ALBERTO INIESTA | Obispo auxiliar emérito de Madrid
Hasta los demócratas ateos deberían dar gracias a Dios por la celebración del Concilio Vaticano II, que en diciembre celebra el cincuentenario de su clausura. Esta paradoja la he escrito aquí ya alguna vez, y hasta en un libro, de cuyo nombre no quiero acordarme, para no hacerme propaganda.
Naturalmente, la celebración del Concilio fue un acontecimiento que bien merece que le demos algún tiempo a reavivarlo y revivirlo. Pero, además, en España tenemos un motivo añadido para celebrarlo, dada la coyuntura histórica de la transición política.
Los obispos iban convencidos de que sería un concilio breve, pero Juan XXIII abrió las ventanas de San Pedro, y entró el viento del Espíritu Santo, que se llevó los papeles ya preparados por la Curia, y hubo que inventar otros nuevos. Y eso llevaría tiempo. Entretanto, murió Juan XXIII; y tuvo que coger el timón un demócrata de familia, Pablo VI, que llevó a término el Concilio, después de cuatro sesiones y casi cuatro años de duración.
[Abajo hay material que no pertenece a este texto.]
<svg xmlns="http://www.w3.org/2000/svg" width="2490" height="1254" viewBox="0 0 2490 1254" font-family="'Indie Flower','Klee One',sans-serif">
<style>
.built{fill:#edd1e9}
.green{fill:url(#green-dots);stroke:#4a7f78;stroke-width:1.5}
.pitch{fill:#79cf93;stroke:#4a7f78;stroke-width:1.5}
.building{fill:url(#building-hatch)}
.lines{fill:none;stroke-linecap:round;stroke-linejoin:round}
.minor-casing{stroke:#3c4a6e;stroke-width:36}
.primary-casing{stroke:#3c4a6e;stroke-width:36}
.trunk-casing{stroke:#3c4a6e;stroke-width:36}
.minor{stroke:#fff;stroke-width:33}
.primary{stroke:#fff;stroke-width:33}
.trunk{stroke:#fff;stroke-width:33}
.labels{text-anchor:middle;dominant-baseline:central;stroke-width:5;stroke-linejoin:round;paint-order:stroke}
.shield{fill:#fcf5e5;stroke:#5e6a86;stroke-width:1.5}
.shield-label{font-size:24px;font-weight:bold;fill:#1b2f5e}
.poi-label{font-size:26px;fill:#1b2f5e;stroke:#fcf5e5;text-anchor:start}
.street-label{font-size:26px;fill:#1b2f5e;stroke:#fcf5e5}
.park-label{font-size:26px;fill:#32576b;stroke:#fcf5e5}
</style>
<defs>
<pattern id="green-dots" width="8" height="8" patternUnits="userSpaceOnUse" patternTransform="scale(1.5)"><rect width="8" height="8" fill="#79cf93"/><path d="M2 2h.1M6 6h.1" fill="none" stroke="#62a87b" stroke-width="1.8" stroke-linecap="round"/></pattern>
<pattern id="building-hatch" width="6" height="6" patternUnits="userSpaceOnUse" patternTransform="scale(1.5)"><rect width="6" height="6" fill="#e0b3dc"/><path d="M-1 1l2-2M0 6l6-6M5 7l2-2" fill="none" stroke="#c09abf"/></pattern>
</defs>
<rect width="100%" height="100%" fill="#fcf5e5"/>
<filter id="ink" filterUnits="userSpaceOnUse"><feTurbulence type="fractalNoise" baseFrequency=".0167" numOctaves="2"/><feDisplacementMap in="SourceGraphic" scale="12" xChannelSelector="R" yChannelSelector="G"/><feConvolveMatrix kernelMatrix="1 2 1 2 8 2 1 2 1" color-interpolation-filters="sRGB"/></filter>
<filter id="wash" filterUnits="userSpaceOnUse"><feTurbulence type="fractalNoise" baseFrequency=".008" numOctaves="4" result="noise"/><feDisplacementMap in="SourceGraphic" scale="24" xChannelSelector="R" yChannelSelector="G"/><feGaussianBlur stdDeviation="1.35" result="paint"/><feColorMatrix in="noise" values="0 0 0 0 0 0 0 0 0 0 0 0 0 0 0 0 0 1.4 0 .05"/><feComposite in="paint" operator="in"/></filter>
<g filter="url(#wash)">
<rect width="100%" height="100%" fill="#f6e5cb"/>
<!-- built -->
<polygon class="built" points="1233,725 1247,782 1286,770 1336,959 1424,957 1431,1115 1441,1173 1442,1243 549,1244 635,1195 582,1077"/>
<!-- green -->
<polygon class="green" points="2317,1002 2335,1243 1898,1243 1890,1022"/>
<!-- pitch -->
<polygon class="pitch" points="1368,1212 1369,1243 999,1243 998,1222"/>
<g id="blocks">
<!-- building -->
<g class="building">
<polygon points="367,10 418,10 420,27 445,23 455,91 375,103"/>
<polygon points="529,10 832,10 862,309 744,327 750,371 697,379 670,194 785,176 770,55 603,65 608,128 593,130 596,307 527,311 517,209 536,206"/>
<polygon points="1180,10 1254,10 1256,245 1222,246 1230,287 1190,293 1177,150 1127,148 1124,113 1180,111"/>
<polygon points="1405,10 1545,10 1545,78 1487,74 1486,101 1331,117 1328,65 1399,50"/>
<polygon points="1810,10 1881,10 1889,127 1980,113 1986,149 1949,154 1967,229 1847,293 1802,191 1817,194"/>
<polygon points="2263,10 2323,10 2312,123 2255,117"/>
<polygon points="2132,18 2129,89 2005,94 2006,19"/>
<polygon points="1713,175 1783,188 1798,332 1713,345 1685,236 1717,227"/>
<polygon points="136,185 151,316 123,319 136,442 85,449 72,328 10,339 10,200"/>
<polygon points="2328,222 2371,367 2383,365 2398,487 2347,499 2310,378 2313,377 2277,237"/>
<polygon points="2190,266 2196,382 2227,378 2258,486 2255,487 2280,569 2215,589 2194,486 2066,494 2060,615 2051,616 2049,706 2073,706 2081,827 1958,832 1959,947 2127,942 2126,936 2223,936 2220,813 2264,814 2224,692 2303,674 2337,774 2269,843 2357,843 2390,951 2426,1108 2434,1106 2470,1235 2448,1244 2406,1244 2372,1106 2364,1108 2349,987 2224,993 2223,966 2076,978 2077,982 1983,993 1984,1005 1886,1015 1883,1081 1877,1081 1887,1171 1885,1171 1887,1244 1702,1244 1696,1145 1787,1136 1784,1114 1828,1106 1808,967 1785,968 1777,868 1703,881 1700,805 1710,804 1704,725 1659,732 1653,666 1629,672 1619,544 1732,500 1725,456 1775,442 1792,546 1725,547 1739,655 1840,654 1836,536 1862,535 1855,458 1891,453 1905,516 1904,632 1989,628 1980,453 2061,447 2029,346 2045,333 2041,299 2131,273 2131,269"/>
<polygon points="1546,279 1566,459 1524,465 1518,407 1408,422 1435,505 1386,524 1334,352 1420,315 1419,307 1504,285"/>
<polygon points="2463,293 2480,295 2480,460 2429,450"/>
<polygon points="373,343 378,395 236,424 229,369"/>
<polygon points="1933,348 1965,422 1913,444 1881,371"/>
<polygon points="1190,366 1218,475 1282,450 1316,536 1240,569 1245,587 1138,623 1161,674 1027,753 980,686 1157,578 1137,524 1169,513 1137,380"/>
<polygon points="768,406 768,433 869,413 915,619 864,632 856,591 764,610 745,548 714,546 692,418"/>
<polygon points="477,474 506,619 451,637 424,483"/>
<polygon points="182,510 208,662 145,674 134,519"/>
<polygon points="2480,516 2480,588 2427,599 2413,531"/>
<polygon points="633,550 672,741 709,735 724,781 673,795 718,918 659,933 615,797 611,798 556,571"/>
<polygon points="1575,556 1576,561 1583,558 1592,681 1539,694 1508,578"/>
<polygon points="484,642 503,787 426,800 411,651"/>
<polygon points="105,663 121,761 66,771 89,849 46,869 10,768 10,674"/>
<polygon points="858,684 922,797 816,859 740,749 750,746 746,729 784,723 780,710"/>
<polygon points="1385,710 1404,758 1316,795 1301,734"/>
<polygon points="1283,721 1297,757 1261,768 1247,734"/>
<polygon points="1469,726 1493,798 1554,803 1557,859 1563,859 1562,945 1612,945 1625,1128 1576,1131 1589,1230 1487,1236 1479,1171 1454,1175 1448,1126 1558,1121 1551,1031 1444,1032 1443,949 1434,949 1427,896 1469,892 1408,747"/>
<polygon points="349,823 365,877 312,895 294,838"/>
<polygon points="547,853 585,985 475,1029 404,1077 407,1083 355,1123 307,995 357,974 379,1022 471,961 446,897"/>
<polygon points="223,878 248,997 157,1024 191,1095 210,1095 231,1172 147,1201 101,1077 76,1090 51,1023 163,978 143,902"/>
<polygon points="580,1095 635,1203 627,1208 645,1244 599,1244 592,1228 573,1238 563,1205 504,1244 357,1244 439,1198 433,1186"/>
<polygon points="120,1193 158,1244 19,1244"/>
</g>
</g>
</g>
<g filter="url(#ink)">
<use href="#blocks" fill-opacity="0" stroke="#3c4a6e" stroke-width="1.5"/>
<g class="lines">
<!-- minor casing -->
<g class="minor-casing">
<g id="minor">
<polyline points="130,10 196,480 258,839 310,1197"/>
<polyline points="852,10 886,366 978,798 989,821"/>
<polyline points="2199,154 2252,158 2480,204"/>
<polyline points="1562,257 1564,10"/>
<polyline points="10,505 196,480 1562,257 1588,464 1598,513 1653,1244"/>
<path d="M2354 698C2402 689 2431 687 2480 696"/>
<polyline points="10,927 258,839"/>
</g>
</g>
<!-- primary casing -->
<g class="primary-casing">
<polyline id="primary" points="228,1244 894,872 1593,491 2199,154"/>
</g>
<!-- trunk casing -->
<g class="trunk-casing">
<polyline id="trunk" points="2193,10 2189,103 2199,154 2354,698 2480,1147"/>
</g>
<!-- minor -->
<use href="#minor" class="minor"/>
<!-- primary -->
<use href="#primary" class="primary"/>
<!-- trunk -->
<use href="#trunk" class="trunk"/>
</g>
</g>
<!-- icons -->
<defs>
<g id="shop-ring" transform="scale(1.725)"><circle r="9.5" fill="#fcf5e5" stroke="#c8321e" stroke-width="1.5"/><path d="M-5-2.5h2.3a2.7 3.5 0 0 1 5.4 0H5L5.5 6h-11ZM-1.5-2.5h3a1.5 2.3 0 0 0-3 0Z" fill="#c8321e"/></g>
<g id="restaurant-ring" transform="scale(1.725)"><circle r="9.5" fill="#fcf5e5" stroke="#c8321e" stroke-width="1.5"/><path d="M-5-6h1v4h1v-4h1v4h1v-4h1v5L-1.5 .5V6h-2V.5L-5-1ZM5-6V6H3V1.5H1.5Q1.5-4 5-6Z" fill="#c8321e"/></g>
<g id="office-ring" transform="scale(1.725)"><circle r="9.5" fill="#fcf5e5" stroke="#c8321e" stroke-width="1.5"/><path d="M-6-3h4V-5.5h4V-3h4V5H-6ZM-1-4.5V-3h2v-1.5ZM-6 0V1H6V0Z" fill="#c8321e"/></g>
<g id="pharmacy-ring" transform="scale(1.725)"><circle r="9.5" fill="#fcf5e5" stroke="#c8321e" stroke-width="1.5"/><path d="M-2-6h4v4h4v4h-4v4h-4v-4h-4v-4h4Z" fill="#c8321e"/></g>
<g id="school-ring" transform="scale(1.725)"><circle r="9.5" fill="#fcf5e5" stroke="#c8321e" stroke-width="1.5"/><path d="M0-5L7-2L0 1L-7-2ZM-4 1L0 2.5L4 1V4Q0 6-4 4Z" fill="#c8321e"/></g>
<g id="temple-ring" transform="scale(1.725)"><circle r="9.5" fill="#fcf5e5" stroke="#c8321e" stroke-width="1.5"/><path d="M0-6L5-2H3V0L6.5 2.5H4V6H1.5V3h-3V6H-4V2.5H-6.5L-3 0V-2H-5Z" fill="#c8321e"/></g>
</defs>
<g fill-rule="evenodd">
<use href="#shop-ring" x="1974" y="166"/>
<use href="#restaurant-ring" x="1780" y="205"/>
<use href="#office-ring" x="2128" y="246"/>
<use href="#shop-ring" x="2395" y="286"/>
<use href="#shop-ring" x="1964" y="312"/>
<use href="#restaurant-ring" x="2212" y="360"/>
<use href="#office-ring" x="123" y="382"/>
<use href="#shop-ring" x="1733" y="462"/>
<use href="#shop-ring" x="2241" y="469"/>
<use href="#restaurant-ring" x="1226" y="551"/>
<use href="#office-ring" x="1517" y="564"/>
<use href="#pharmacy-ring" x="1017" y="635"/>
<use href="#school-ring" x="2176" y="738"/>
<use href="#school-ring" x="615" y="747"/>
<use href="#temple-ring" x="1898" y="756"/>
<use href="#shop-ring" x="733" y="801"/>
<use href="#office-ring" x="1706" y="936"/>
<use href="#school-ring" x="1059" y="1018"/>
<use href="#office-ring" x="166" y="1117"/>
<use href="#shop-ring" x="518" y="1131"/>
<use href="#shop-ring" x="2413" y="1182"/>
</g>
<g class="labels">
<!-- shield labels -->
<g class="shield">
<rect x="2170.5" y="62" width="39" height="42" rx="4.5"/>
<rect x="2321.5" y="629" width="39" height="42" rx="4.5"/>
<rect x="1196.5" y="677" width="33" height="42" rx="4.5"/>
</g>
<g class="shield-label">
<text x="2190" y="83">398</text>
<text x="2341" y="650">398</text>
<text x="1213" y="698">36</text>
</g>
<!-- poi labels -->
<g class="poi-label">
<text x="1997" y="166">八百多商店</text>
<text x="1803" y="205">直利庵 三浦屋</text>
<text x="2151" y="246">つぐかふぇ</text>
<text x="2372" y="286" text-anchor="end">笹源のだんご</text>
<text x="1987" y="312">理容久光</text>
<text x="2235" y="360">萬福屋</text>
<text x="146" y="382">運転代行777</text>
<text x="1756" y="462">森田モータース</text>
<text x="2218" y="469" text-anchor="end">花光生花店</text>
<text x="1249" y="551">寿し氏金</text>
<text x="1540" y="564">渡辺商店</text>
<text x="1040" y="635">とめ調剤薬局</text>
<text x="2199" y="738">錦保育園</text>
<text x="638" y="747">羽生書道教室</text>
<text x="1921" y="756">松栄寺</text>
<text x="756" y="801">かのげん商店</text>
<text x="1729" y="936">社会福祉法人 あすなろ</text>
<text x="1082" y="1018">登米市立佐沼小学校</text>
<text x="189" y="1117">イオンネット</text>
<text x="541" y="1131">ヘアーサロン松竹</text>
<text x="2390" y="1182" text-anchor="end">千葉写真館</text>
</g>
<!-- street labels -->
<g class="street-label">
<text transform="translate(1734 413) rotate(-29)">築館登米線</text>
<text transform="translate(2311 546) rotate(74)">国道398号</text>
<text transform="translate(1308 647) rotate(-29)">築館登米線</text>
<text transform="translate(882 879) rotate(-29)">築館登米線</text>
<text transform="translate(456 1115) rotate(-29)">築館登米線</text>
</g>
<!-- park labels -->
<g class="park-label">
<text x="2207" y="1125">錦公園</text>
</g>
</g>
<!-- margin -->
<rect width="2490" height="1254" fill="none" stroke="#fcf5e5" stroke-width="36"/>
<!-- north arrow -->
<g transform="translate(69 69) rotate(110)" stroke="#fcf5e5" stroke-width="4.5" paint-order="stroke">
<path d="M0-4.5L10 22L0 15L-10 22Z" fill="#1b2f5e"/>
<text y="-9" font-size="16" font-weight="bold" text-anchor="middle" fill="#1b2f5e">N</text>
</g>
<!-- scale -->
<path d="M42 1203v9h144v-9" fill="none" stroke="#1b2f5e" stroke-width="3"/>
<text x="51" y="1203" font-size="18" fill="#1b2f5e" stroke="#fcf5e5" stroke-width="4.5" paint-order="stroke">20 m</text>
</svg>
Los obispos españoles volvieron renovados, dispuestos a rejuvenecer la Iglesia española, preparándola a largo plazo para las reformas políticas necesarias, de acuerdo con las líneas del Concilio.
El altar cara al pueblo y la lengua vernácula en la liturgia; las conferencias episcopales, en sustitución de las antiguas formadas solo por arzobispos; los consejos diocesanos y los consejos parroquiales; la Doctrina Social de la Iglesia, el acento ecuménico, etc.
Al mismo tiempo, entre nosotros serviría de preparación para el llamado milagro español de la transición política, pasando de manera pacífica de una dictadura personal a una democracia constitucional.
¿Cuándo habrá un Vaticano III? Dios quiera que sea pronto. El mundo ha cambiado mucho en medio siglo.